For this exercise, repeat the listing below from its first line through the line containing "כפרי, אך יוצר", exactly as written.
*** Supplied information ***
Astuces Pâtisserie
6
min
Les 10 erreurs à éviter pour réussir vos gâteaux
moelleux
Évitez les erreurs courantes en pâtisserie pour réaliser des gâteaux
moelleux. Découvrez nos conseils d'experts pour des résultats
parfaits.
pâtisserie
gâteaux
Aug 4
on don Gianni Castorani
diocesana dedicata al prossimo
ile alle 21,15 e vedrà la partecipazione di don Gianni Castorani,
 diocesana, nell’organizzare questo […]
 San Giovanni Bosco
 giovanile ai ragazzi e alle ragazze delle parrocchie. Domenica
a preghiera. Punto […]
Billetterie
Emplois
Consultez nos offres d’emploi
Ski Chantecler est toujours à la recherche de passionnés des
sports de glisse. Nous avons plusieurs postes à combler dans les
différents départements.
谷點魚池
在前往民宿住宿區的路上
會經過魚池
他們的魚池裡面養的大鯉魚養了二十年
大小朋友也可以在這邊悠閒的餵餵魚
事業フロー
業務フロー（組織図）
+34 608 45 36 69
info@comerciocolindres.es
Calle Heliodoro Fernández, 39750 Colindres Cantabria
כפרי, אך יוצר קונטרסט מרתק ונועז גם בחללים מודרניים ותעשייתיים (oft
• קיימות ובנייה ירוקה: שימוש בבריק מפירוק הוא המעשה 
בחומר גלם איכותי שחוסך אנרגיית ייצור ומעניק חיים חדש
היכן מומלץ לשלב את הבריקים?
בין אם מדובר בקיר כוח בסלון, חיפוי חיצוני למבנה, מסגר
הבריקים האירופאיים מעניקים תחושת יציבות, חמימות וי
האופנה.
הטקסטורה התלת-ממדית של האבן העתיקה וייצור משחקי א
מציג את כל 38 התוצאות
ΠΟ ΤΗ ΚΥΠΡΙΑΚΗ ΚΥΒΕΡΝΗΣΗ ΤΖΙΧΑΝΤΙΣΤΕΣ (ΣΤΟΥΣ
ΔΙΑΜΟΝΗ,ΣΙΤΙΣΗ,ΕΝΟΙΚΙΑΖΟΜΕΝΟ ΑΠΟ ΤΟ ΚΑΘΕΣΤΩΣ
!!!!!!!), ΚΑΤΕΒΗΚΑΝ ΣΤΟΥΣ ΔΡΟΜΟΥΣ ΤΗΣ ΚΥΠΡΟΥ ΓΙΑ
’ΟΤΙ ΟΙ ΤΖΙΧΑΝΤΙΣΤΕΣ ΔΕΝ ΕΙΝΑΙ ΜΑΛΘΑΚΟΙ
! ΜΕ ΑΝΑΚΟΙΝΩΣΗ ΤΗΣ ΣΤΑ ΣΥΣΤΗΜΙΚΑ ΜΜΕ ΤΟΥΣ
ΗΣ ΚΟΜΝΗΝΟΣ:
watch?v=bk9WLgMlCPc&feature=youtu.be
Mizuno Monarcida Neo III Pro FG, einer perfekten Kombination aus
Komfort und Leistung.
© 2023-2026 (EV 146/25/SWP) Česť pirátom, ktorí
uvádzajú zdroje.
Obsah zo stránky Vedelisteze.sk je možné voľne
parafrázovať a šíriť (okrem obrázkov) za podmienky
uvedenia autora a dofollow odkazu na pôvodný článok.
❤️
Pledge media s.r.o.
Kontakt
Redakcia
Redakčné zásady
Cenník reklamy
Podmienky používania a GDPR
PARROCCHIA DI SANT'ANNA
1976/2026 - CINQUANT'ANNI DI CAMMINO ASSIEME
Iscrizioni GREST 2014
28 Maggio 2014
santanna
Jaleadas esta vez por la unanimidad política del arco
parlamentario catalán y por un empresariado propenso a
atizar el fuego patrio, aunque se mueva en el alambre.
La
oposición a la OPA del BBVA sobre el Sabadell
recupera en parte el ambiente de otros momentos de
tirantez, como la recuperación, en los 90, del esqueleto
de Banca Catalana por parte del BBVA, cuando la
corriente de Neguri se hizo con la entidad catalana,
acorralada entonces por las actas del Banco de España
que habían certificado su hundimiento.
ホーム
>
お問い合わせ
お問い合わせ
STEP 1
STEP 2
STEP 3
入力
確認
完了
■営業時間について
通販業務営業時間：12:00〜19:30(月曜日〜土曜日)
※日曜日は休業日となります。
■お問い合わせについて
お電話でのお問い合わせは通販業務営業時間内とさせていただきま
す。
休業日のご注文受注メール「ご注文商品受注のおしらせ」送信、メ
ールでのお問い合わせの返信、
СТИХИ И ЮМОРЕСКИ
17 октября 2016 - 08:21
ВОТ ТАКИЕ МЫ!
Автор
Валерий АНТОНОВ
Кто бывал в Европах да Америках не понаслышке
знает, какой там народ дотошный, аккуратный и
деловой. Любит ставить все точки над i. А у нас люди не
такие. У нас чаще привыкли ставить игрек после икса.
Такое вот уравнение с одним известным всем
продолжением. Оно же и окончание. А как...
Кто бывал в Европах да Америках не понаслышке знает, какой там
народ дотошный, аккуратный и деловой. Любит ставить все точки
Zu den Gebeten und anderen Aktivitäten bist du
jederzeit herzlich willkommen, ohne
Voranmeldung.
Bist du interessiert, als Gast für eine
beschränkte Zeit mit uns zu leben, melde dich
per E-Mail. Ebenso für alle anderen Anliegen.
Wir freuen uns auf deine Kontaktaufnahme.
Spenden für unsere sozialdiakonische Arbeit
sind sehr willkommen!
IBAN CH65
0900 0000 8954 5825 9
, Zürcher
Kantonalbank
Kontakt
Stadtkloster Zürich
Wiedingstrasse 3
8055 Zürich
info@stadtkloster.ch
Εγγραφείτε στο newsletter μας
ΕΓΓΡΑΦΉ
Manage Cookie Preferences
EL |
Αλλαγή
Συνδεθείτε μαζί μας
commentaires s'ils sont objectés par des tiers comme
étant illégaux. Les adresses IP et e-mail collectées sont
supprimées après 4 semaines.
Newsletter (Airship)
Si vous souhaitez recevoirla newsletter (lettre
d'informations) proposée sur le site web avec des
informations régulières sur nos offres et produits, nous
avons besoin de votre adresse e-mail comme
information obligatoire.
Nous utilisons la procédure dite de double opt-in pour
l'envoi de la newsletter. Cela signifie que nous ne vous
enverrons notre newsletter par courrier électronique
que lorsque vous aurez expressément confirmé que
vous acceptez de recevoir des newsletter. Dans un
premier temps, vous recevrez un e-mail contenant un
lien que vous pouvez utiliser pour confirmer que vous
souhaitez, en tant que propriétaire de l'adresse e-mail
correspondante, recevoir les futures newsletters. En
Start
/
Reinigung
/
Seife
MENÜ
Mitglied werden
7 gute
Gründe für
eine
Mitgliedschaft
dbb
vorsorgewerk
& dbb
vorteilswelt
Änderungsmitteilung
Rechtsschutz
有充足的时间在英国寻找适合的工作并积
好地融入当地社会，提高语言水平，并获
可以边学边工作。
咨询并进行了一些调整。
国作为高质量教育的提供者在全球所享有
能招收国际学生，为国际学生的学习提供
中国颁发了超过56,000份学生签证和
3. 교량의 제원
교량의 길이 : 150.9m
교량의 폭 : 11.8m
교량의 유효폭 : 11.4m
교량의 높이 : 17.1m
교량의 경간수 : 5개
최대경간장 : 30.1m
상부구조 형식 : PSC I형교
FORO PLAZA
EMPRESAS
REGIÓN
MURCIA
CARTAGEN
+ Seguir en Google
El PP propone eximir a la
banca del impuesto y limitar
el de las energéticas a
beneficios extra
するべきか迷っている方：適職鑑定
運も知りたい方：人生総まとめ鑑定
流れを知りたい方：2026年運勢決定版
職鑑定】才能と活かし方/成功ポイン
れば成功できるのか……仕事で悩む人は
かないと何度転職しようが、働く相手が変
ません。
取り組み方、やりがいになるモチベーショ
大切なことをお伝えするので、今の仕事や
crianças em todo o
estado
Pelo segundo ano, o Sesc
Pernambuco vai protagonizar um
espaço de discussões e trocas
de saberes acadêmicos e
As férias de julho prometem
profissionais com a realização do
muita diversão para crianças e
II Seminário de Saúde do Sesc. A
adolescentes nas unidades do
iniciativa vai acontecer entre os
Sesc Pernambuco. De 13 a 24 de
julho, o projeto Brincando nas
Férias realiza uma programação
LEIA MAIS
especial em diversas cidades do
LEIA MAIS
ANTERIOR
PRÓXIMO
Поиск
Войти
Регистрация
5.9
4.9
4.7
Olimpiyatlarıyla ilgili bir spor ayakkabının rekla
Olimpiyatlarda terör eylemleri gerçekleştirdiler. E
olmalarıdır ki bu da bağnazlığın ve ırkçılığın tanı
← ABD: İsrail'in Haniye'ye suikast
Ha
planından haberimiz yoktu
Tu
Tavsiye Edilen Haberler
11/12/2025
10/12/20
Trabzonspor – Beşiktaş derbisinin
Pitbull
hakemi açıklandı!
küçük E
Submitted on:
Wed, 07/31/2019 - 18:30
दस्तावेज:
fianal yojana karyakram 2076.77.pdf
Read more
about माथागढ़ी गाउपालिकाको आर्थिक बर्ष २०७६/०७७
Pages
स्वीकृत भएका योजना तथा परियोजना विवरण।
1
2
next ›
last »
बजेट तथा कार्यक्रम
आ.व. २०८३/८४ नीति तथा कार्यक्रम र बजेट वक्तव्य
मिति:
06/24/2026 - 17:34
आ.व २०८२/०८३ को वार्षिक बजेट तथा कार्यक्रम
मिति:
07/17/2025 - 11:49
*** End of Supplied information ***
### Output of the task
Astuces Pâtisserie
6
min
Les 10 erreurs à éviter pour réussir vos gâteaux
moelleux
Évitez les erreurs courantes en pâtisserie pour réaliser des gâteaux
moelleux. Découvrez nos conseils d'experts pour des résultats
parfaits.
pâtisserie
gâteaux
Aug 4
on don Gianni Castorani
diocesana dedicata al prossimo
ile alle 21,15 e vedrà la partecipazione di don Gianni Castorani,
 diocesana, nell’organizzare questo […]
 San Giovanni Bosco
 giovanile ai ragazzi e alle ragazze delle parrocchie. Domenica
a preghiera. Punto […]
Billetterie
Emplois
Consultez nos offres d’emploi
Ski Chantecler est toujours à la recherche de passionnés des
sports de glisse. Nous avons plusieurs postes à combler dans les
différents départements.
谷點魚池
在前往民宿住宿區的路上
會經過魚池
他們的魚池裡面養的大鯉魚養了二十年
大小朋友也可以在這邊悠閒的餵餵魚
事業フロー
業務フロー（組織図）
+34 608 45 36 69
info@comerciocolindres.es
Calle Heliodoro Fernández, 39750 Colindres Cantabria
כפרי, אך יוצר קונטרסט מרתק ונועז גם בחללים מודרניים ותעשייתיים (oft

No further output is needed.